Return the count of lines in the following records that include "Nutzen", and nothing more.
________________________
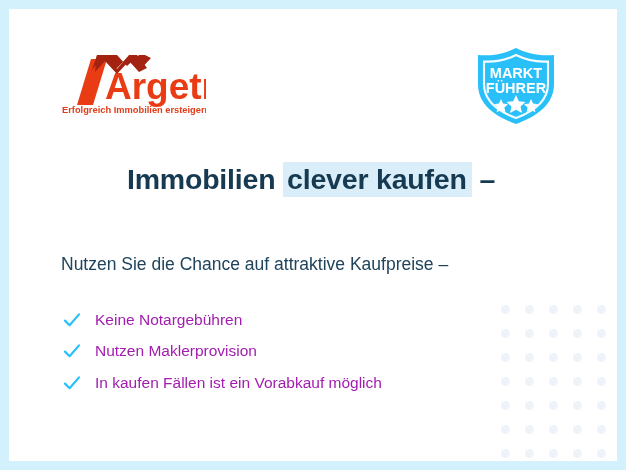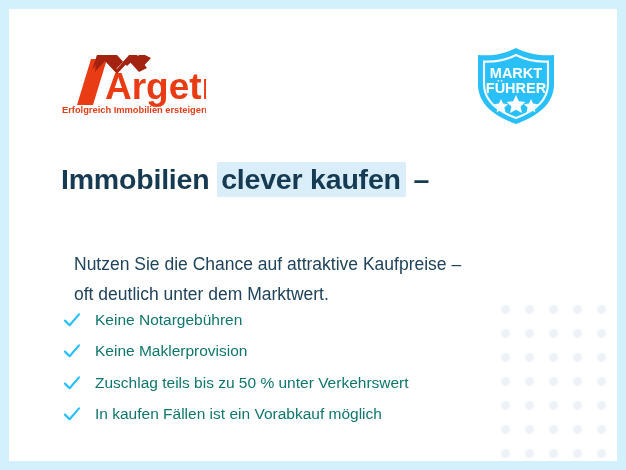--- a/index.html
+++ b/index.html
@@ -76,56 +76,56 @@
     left: 52px;
     top: 133px;
     width: 500px;
     z-index: 2;
     font-size: 28.5px;
     font-weight: bold;
     line-height: 37px;
     color: #153a52;
     letter-spacing: -0.2px;
   }
-  .headline .hl-line { display: block; white-space: nowrap; }
+  .headline .hl-line { display: block; white-space: nowrap; text-align: center; }
   .headline .mark {
     background: #d9eef8;
     padding: 1px 5px 2px 4px;
     border-radius: 1px;
   }
 
   
   .subheadline {
     position: absolute;
     left: 52px;
     top: 222px;
     width: 500px;
     z-index: 2;
     font-size: 17.5px;
     line-height: 30px;
     color: #20445c;
   }
-  .subheadline .sub-line { display: block; white-space: nowrap; margin-left: 13px; }
+  .subheadline .sub-line { display: block; white-space: nowrap; }
 
   
   .benefits {
     position: absolute;
     left: 54px;
     top: 295px;
     z-index: 2;
     list-style: none;
     margin: 0;
     padding: 0;
   }
   .benefits li {
     display: flex;
     align-items: center;
     height: 31.5px;
     font-size: 15.5px;
-    color: #0f766e;
+    color: #a21caf;
     white-space: nowrap;
   }
   .benefits .check {
     flex: 0 0 auto;
     width: 18px;
     height: 18px;
     margin-right: 14px;
     display: inline-flex;
     align-items: center;
     justify-content: center;
@@ -204,47 +204,38 @@
         </g>
       </svg>
     </div>
 
     <h1 class="headline">
       <span class="hl-line"><span>Immobilien </span><span class="mark">clever kaufen</span><span> –</span></span>
     </h1>
 
     <p class="subheadline">
       <span class="sub-line">Nutzen Sie die Chance auf attraktive Kaufpreise –</span>
-      <span class="sub-line">oft deutlich unter dem Marktwert.</span>
     </p>
 
     <ul class="benefits">
       <li>
         <span class="check">
           <svg width="18" height="18" viewBox="0 0 18 18" xmlns="http://www.w3.org/2000/svg">
             <path d="M2 9.6 L6.6 14.2 L16 3.4" fill="none" stroke="#29c0fa" stroke-width="2.2" stroke-linecap="round" stroke-linejoin="round"></path>
           </svg>
         </span>
         <span class="benefit-text">Keine Notargebühren</span>
       </li>
       <li>
         <span class="check">
           <svg width="18" height="18" viewBox="0 0 18 18" xmlns="http://www.w3.org/2000/svg">
             <path d="M2 9.6 L6.6 14.2 L16 3.4" fill="none" stroke="#29c0fa" stroke-width="2.2" stroke-linecap="round" stroke-linejoin="round"></path>
           </svg>
         </span>
-        <span class="benefit-text">Keine Maklerprovision</span>
-      </li>
-      <li>
-        <span class="check">
-          <svg width="18" height="18" viewBox="0 0 18 18" xmlns="http://www.w3.org/2000/svg">
-            <path d="M2 9.6 L6.6 14.2 L16 3.4" fill="none" stroke="#29c0fa" stroke-width="2.2" stroke-linecap="round" stroke-linejoin="round"></path>
-          </svg>
-        </span>
-        <span class="benefit-text">Zuschlag teils bis zu 50 % unter Verkehrswert</span>
+        <span class="benefit-text">Nutzen Maklerprovision</span>
       </li>
       <li>
         <span class="check">
           <svg width="18" height="18" viewBox="0 0 18 18" xmlns="http://www.w3.org/2000/svg">
             <path d="M2 9.6 L6.6 14.2 L16 3.4" fill="none" stroke="#29c0fa" stroke-width="2.2" stroke-linecap="round" stroke-linejoin="round"></path>
           </svg>
         </span>
         <span class="benefit-text">In kaufen Fällen ist ein Vorabkauf möglich</span>
       </li>
     </ul>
________________________
ANSWER BELOW: 2